Global Drivers and Tradeoffs of Three Urban Vegetation Ecosystem Services
AuthorDobbs, C; Nitschke, CR; Kendal, D
Source TitlePLOS ONE
PublisherPUBLIC LIBRARY SCIENCE
AffiliationForest and Ecosystem Science
Science Collected Works
Document TypeJournal Article
CitationsDobbs, C; Nitschke, CR; Kendal, D, Global Drivers and Tradeoffs of Three Urban Vegetation Ecosystem Services, PLOS ONE, 2014, 9 (11)
Access StatusOpen Access
Open Access at PMChttp://www.ncbi.nlm.nih.gov/pmc/articles/PMC4234474
Our world is increasingly urbanizing which is highlighting that sustainable cities are essential for maintaining human well-being. This research is one of the first attempts to globally synthesize the effects of urbanization on ecosystem services and how these relate to governance, social development and climate.
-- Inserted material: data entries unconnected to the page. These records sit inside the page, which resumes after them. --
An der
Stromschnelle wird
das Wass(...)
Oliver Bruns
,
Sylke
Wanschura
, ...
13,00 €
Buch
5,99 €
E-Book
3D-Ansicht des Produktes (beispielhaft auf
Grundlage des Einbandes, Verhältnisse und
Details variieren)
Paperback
Three urban vegetation ecosystem services (carbon storage, recreation potential and habitat potential) were quantified for a selection of a hundred cities. Estimates of ecosystem services were obtained from the analysis of satellite imagery and the use of well-known carbon and structural habitat models. We found relationships between ecosystem services, social development, climate and governance, however these varied according to the service studied. Recreation potential was positively related to democracy and negatively related to population. Carbon storage was weakly related to temperature and democracy, while habitat potential was negatively related to democracy. We found that cities under 1 million inhabitants tended to have higher levels of recreation potential than larger cities and that democratic countries have higher recreation potential, especially if located in a continental climate. Carbon storage was higher in full democracies, especially in a continental climate, while habitat potential tended to be higher in authoritarian and hybrid regimes. Similar to other regional or city studies we found that the combination of environment conditions, socioeconomics, demographics and politics determines the provision of ecosystem services. Results from this study showed the existence of environmental injustice in the developing world.